Coyote Kings – Rocket | Album Review

Coyote Kings – Rocket

Underworld Records

10 Tracks/44:18

Most Blues Blast readers are familiar with Tim “Too Slim” Langford, the guitarist that fronts the band Too Slim & the Taildraggers. The group has been nominated for several Blues Blast Music awards and received praise for a number of their recordings on Underworld Records, Langford’s label. Other bands that have released albums on the label include Jim Suhler & Monkey Beat, Jason Elmore & Hoodoo Witch, Lloyd Jones, and Becki Sue & Her Big Rockin’ Daddies!. The label’s latest release features the Coyote Kings, a veteran band from the Eastern part of Washington. Lead by noted guitarist Robin Barrett, other members include Gordon Townsend on drums, Kit Kuhlmann on bass, and Tiphony Dames on lead vocals. The all-original program was written by Barrett, who also produced the project.

The blazing opening track, “Mojo Run,” packs a punch with Dames declaring her freedom over a howling guitar and pulverizing rhythm. “Break Free” has a grinding pace with Barrett on lead vocal, his guitar spitting out licks with a nasty tone that energizes a tune that rocks the blues into submission. Barrett is in command once again on “Blind,” a brief number with the singer relating his preference for remaining oblivious to the world around him. The lighter, melodic side of his guitar playing is showcased on “Song For Shaman,” as he spins out telling, fluid lines, never allowing the instrumental to digress into the shredding mode. Kelin Kreider guests on bass guitar.

Originally from Harlem, Dames quickly made an impression on local fans once she relocated to the West Coast. She was the recipient of the 2016 Empire Award for Best Female Blues Performer, from the Inland Empire Blues Society. The following year she released a disc under her name with backing by the Coyote Kings. She weaves a tough tale on “Drive Me,” making it clear that she has fallen hard for a certain man. Diego Romero sits in on guitar and Nate Miller blows a rousing saxophone solo. “All Tangled Up” takes the band into funky territory as Dames belts a saucy invitation to get physical. Miller gets another opportunity to give the reed on his sax a honking workout. Her voice falters a bit on “Trusted You, “ but Barrett eases the despair on the tale of unfaithfulness with some Robert Cray-like picking. “Shakin’ It” is a rocking tribute to dancing and enjoying life “…on the wrong side of town”.

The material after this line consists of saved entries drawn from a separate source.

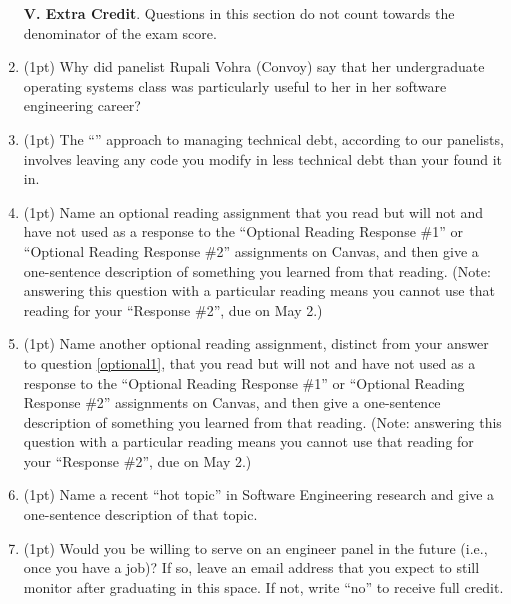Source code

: \documentclass{report}
\newif\ifkey
\newcommand{\answershort}[1]{\ifkey\color{red}\underline{\textbf{#1}}\color{black}\else\underline{\hspace{3in}}\fi\xspace}
\newcommand{\answerlong}[1]{\ifkey\color{red}\textbf{#1}\color{black}\else\vspace{0.5in}\fi\xspace}
\newcommand{\ecpts}[1]{\addtocounter{ecpoints}{#1}(#1pt)}
\begin{document}
\begin{spacing}{1.4}
\begin{enumerate}[leftmargin=*]
    \newpage
    
    \textbf{V. Extra Credit}. Questions in this section do not count towards the denominator of the exam score.

  \item \ecpts{1} Why did panelist Rupali Vohra (Convoy) say that her undergraduate operating systems class
    was particularly useful to her in her software engineering career?
    \answerlong{Any answer involving the common-ness of distributed systems or the similarity between multithreading and distributed systems is acceptable.}

  \item \ecpts{1} The ``\answershort{campsite}'' approach to managing technical debt, according to our panelists, involves leaving any code you modify
    in less technical debt than your found it in.
  
  \item \ecpts{1} \label{optional1} Name an optional reading assignment that you read but will not and have not used as a response to the ``Optional Reading Response \#1''
    or ``Optional Reading Response \#2'' assignments on Canvas, and then give a one-sentence description of something you learned from that reading.
    (Note: answering this question with a particular reading means you cannot use that reading for your ``Response \#2'', due on May 2.)
    \answerlong{Answers vary.}
    
  \item \ecpts{1} Name another optional reading assignment, distinct from your answer to question \ref{optional1},
    that you read but will not and have not used as a response to the ``Optional Reading Response \#1''
    or ``Optional Reading Response \#2'' assignments on Canvas, and then give a one-sentence description of something you learned from that reading.
    (Note: answering this question with a particular reading means you cannot use that reading for your ``Response \#2'', due on May 2.)
    \answerlong{Answers vary.}
    
  \item \ecpts{1} Name a recent ``hot topic'' in Software Engineering research and give a one-sentence description of that topic.
    \answerlong{Expected answers are the topics covered in class on 20 April, but any topic on which there were 3 or more papers at FSE, ICSE, ISSTA, or ASE in the past 2 years
      is acceptable.}

  \item \ecpts{1} Would you be willing to serve on an engineer panel in the future (i.e., once you have a job)? If so, leave an email address that you expect to still monitor
    after graduating in this space. If not, write ``no'' to receive full credit.\answerlong{``no'' or any email address receives full credit.}
    

\end{enumerate}
\end{spacing}
\end{document}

Her best performances come on two slow blues. Miller’s sax frames her despondent narrative on “Baby’s Gone”. Dames takes her time, balancing on the emotional precipice, fighting hard to keep pain at bay. “Well Run Dry” strikes a similar chord, seven minutes of the singer brooding over failed love until Barrett steps in, building his solo to the point of dynamic release, at which point Dames returns to restate her anguish one more time.

Barrett is an accomplished guitarist equally comfortable in blues or rock modes. Combined with the potent vocals from Miss Dames and solid songwriting, this effort definitely rises above many releases of a similar nature. Fans of Too Slim’s musical approach will certainly want to check this one out.